なんせ20年。20年もの間目的を決して忘れることがなかった。刑務所の中ではじめはろくでもないことばかりだったが、徐々に信頼を得て、権限を得て、比較的「快適な生活」になっていったにも関わらずだ。もしかしたらその長い間に一時はその目的を忘れて放置していた時があるかもしれない………とは思わない。なぜなら忘れたら、止まったら終わりなのだ。毎日少しでも前に進まなければ、アンディもまた仮釈放面談で一喜一憂をして生きていくことになっていただろう。

並大抵のことじゃない。留まるのは楽だ。何もしなくていい、何も考えなくていい。時間が経てば勝手にそうなる。でも彼は時の流れという、この世で一番激しく大きな川の流れに全力で立ち向かってみせた。そして見事に川を登りきった。おそらく刑務所の中ではそれだけを目標に生きていたんだろう。その証拠に刑務所を出たあとの復讐の物語感とか、無罪主張はゼロだった。メキシコとの国境を超えた瞬間に彼の人生の目標は「全て」叶えられてしまった。

僕は苦手だ。
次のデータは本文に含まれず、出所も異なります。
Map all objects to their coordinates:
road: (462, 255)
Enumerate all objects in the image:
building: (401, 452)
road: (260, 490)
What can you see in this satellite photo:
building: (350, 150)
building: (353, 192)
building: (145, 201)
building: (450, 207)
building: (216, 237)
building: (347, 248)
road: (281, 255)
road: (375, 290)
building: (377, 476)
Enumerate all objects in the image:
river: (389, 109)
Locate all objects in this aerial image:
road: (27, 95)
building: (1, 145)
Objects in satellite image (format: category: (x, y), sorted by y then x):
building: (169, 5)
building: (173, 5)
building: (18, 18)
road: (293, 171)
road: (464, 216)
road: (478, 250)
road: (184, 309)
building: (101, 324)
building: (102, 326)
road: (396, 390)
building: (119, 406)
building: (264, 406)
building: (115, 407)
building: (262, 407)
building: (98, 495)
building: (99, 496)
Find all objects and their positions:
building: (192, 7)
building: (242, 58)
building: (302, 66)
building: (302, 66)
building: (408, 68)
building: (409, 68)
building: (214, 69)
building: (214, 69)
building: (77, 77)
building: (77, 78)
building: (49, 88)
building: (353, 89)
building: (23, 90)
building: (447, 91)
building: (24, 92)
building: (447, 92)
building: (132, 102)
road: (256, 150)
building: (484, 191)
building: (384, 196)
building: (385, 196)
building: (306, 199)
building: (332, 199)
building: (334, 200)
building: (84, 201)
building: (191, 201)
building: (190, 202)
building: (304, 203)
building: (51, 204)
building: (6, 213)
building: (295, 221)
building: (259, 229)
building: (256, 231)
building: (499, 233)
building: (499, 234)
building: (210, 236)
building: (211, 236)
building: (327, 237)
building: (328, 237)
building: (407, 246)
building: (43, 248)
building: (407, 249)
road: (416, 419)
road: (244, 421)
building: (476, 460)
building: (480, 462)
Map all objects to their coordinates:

ずっと長い間一つの目標を追い続けることが。一つ追っていたらすぐにその周りのものも欲しくなるし、それも含めた「総合判断」で軌道修正をしてしまう。だから当初欲しくて仕方なかったものが、ある日を境にさほど重要なものではなくなったりするし、完全に忘れてしまうこともある。でもそれでいいのか。成長はするんだけども、ただ成長するんじゃなくて、自分の欲しいものを手に入れるための成長をできるようにならないと、いつまでたってもこの違和感を抱えたまま生きていくことになるんじゃないのかと思う。

なので最近はもっともっとやることを絞ろうと思っている。捨てる力が重要なんじゃないか。そうすれば「総合判断」をする機会も減るし、より大事なものにフォーカスできるんじゃないか。まあ、そもそもその「大事なもの」がその時またはゆくゆく、本当に大事なものなのかどうかはわからないけれど(円環の理)。